Thank you Cheryl, but I don't want to set the height of building in a random value, I want to set it as a specific value which I need. And do you know how to divide the building into several parts?

Thank you for your help.

0 Kudos
CherylLau
Esri Regular Contributor

You can set the building height to whatever you want.  I just chose random heights as an example, but you can put in your own calculations.

If you want to divide something into parts, then you'll probably want to use the split() operation:

split Operation

Or, if you want to separate out the individual faces, then you'll probably want to use the comp() operation:

Component Split Operation

0 Kudos
TianfangJiang
New Contributor II

Thank you Cheryl, I think you are right, maybe I need to use the Split Operation, and then attribute different heights to different parts.

0 Kudos
TianfangJiang
New Contributor II

Hi Cheryl,

I tried to apply the Split Operation but the result is that the separation can only be applied on each grid instead of the whole building geometry. The follow picture shows the result,

\

The code I write for the separation is:    split(x) {'0.5:Z|

                                                                            '0.2:Y|

                                                                            '0.3:X}

What should I do if I don't want to split each grid but to group these grids into several parts?

Thanks!

0 Kudos
CherylLau
Esri Regular Contributor

I'm not sure what you are referring to when you say "grids".  Are you referring to each face of your building footprint?

What is the shape that you apply the split rule to?

What is your initial shape?  Is it a single initial shape with many faces?  Or, are there many initial shapes?

Since I don't fully understand the situation, here are some general examples that might help you determine how to split your shapes to get what you want.

If you start with a single initial shape (which contains many faces), then you can use split() to separate it into two parts:

Lot -->

    split(x) { '0.5 : A

                | '0.5 : B }

Then, part A will contain all the faces on the first half, and part B will contain all the faces on the second half.  I think this is probably along the lines of what you want to do if you want to keep some faces together.

If you use comp(f), then you separate your initial shape into faces where each face becomes a different shape, unless you use the = operator.

This code separates the shape into different faces where each face is a Face shape.

*-*-*

THE TASK: Reproduce verbatim the portion of the forum thread on splitting building shapes from "I'm not sure" to "what you want.".

[Dataset entries]
*-*-*

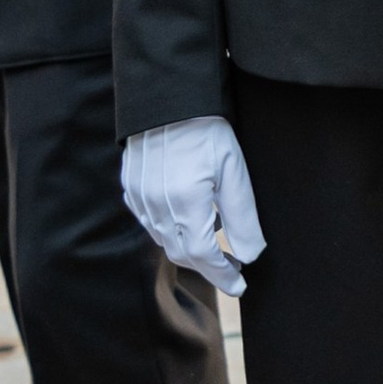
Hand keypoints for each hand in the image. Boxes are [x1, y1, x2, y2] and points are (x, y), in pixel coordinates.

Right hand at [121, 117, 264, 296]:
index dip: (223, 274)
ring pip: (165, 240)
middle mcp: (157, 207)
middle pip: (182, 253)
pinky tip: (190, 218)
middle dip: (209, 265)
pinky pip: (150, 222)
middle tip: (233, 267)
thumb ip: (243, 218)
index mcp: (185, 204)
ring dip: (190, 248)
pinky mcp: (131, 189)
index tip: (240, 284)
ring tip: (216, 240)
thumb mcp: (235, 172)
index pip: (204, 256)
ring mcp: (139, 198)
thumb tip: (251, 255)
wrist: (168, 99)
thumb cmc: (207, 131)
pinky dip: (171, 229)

*-*-*

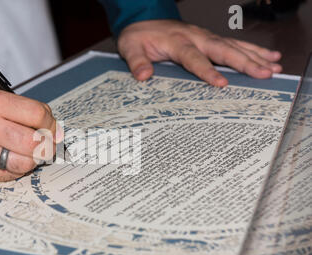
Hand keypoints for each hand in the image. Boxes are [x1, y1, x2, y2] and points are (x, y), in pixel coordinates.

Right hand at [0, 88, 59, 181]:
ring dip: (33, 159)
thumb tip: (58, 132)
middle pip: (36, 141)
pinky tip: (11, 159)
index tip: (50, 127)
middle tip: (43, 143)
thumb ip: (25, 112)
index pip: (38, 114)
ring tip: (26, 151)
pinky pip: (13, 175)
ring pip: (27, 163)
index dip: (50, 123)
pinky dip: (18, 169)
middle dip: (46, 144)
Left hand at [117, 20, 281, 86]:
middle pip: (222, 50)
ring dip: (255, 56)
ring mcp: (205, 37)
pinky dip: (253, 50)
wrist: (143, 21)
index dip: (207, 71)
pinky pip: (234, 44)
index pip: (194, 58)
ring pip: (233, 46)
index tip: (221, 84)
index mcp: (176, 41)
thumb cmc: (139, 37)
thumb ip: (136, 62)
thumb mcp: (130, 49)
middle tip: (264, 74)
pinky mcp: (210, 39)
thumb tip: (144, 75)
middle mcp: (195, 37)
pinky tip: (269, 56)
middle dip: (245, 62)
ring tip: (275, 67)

*-*-*

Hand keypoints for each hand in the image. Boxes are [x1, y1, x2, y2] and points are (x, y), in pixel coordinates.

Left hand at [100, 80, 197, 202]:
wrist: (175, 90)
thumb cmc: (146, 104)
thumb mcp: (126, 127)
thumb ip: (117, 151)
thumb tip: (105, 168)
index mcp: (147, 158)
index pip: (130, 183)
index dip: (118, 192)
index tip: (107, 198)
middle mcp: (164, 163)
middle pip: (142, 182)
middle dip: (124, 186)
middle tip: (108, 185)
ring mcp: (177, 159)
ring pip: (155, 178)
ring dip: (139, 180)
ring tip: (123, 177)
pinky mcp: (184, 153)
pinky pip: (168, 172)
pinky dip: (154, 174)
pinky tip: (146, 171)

*-*-*

EXERCISE SOLUTION:
I'm not sure what you are referring to when you say "grids".  Are you referring to each face of your building footprint?

What is the shape that you apply the split rule to?

What is your initial shape?  Is it a single initial shape with many faces?  Or, are there many initial shapes?

Since I don't fully understand the situation, here are some general examples that might help you determine how to split your shapes to get what you want.